Oh, you don't read Semborain? Allow me to translate: I am crazy.
(But I'm having fun being that way, and I'm assisted in my madness by Holly Lisle's Create a Language Clinic. One of the best things I got out of this clinic is summed up in her claim: Discover new concepts your characters think and use--that don't translate into English.* The language building has also helped me strengthen existing plot points, discover others, and deepen characters. Insanity and usefulness, that's my cup of tea.)
I have to wrap up this particular brand of craziness today, though, because I have a few other things to see to before I begin actual story-spinning on July 1st. I'm getting antsy to return to drafting prose. Worldbuilding is all well and good, as is planning, but during this last break from writing, I've come to see that my moods are a lot better when I'm able to pen my stories and interact with the characters through Events rather than character sheets and the like.
* HELP! As fun as making languages is, I don't want to go overboard and am therefore having a bit of a dilemma as to when to use an English equivalent and when to employ the invented language name. I'd appreciate it if you could take a moment to give me your feedback. (This is for an alternate world fantasy novel. Tech level and flavor: ancient civilization.)
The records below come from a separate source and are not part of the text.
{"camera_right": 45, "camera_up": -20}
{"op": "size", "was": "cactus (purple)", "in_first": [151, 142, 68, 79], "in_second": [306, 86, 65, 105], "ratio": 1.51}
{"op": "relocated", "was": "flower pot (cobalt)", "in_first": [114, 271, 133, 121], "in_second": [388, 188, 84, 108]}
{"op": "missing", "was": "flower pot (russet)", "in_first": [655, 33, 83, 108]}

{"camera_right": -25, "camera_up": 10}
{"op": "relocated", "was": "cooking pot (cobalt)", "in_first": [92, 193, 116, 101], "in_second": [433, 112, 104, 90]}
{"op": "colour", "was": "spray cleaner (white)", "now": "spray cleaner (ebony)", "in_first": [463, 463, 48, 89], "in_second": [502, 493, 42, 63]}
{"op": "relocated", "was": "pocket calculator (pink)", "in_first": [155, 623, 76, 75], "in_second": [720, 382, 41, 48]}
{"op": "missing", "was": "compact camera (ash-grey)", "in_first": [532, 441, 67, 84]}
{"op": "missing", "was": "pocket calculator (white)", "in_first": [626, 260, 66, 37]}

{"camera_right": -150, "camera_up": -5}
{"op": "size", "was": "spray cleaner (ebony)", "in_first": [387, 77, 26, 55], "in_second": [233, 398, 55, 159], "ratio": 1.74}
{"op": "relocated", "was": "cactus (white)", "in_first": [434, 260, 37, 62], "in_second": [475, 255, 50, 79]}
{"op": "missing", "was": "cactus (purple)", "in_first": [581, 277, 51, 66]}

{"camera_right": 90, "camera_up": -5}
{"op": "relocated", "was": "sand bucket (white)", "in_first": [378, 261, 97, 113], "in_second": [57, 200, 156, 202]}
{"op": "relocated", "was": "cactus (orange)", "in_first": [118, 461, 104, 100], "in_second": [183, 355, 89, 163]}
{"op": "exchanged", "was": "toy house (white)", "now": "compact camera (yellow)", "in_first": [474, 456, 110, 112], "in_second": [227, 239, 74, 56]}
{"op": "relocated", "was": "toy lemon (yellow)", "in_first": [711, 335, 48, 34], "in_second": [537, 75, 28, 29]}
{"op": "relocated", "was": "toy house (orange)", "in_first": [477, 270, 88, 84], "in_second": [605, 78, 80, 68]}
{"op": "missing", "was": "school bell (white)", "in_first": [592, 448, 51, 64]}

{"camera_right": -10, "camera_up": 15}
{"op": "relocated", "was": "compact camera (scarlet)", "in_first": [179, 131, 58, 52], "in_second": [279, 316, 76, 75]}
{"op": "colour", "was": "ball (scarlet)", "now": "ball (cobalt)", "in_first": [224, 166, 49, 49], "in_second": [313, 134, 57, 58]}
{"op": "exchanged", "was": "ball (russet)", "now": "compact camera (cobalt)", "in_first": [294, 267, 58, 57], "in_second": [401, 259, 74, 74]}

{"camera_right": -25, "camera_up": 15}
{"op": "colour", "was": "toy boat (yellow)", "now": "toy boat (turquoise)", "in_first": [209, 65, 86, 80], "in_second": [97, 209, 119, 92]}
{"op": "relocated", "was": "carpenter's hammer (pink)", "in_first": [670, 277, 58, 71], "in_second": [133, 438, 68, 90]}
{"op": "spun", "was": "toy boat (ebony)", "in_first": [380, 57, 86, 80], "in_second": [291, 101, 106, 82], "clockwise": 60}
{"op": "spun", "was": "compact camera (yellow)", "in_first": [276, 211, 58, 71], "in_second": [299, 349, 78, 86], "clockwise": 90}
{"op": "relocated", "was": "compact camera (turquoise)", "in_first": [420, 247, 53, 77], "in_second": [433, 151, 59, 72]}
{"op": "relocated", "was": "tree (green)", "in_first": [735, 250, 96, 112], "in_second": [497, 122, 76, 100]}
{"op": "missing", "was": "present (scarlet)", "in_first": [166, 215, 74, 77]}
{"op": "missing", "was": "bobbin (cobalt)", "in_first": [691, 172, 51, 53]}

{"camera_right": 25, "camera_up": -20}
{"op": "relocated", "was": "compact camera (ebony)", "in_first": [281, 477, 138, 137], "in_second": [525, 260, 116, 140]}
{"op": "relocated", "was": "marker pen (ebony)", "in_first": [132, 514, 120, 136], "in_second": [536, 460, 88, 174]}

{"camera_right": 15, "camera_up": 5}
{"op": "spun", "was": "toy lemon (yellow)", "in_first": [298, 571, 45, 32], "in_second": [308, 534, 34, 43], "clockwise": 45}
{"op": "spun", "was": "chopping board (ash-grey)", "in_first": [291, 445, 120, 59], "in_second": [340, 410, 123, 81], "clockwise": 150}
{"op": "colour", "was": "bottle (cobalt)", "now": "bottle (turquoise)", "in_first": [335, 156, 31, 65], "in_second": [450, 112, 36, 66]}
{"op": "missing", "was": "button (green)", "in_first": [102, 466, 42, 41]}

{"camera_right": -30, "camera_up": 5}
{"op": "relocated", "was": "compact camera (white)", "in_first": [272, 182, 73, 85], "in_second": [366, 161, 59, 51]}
Example 1: Without going into a lot of detail, in English, I want to use the terms "sympath" and "sapient" to refer to certain people. The invented language equivalents are, respectively--and tentatively--"veleloi" and "wieloi." Sympath and sapient certainly sound very modern to me, but I like that they hint at the abilities of my characters. Veleloi and wieloi are definitely less likely to stick out amidst the other names.
Example 2: I have a part of my world whose name, Sine'drilee, translates to Witherwilds. I love Witherwilds, but again, will it look funny alongside other place names like Vasra Madi, Liloidaa, and Soesra Seo?